» Source data:
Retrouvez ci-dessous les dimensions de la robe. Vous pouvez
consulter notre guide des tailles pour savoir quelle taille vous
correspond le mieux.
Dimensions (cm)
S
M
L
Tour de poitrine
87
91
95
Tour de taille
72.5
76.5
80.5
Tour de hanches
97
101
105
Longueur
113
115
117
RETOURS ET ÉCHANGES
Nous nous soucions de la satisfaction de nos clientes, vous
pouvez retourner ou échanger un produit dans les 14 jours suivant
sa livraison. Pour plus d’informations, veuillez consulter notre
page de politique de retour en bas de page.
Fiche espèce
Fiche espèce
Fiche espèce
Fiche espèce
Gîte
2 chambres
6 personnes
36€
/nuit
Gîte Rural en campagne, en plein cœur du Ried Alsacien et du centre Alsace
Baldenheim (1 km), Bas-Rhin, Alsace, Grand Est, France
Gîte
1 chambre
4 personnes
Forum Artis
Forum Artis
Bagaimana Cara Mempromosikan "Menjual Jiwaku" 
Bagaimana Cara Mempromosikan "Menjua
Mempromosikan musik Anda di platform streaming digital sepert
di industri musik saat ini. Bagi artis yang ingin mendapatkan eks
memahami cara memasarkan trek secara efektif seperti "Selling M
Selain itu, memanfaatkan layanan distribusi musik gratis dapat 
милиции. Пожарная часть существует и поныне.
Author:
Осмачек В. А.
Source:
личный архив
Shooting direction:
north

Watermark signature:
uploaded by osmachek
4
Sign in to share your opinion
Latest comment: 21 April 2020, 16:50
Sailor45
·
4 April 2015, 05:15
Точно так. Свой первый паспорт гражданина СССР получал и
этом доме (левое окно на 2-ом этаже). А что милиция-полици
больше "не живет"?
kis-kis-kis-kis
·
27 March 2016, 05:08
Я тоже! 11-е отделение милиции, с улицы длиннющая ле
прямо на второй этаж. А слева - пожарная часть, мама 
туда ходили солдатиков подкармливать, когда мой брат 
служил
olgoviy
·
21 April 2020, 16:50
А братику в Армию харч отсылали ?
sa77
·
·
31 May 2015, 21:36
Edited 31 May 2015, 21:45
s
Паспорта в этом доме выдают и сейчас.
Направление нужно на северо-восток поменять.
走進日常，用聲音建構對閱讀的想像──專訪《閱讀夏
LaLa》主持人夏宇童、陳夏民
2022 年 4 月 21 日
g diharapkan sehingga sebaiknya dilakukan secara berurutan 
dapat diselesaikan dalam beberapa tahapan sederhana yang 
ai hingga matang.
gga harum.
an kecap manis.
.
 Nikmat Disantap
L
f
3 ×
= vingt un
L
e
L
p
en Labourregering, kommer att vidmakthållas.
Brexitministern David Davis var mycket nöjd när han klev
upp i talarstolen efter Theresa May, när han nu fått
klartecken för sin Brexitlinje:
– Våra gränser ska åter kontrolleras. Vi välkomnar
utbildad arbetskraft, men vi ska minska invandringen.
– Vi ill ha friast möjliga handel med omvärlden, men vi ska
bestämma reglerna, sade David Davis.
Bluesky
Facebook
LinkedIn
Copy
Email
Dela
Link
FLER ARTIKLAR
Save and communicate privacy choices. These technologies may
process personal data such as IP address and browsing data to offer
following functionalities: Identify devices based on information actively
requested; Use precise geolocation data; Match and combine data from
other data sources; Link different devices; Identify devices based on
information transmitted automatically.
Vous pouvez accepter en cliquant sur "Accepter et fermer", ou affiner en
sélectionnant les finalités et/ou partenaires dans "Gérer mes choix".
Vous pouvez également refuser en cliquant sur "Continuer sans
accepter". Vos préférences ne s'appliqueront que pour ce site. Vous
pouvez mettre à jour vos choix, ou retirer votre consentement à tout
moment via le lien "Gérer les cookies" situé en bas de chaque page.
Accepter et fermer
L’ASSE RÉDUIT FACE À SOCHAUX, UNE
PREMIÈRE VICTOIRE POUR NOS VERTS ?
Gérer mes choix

» What you have to do:
Can you copy out everything from the very start of the rows above down to the line containing "page de politique de retour en bas de page.", with both ends included and nothing changed?

» Answer to this task:
Retrouvez ci-dessous les dimensions de la robe. Vous pouvez
consulter notre guide des tailles pour savoir quelle taille vous
correspond le mieux.
Dimensions (cm)
S
M
L
Tour de poitrine
87
91
95
Tour de taille
72.5
76.5
80.5
Tour de hanches
97
101
105
Longueur
113
115
117
RETOURS ET ÉCHANGES
Nous nous soucions de la satisfaction de nos clientes, vous
pouvez retourner ou échanger un produit dans les 14 jours suivant
sa livraison. Pour plus d’informations, veuillez consulter notre
page de politique de retour en bas de page.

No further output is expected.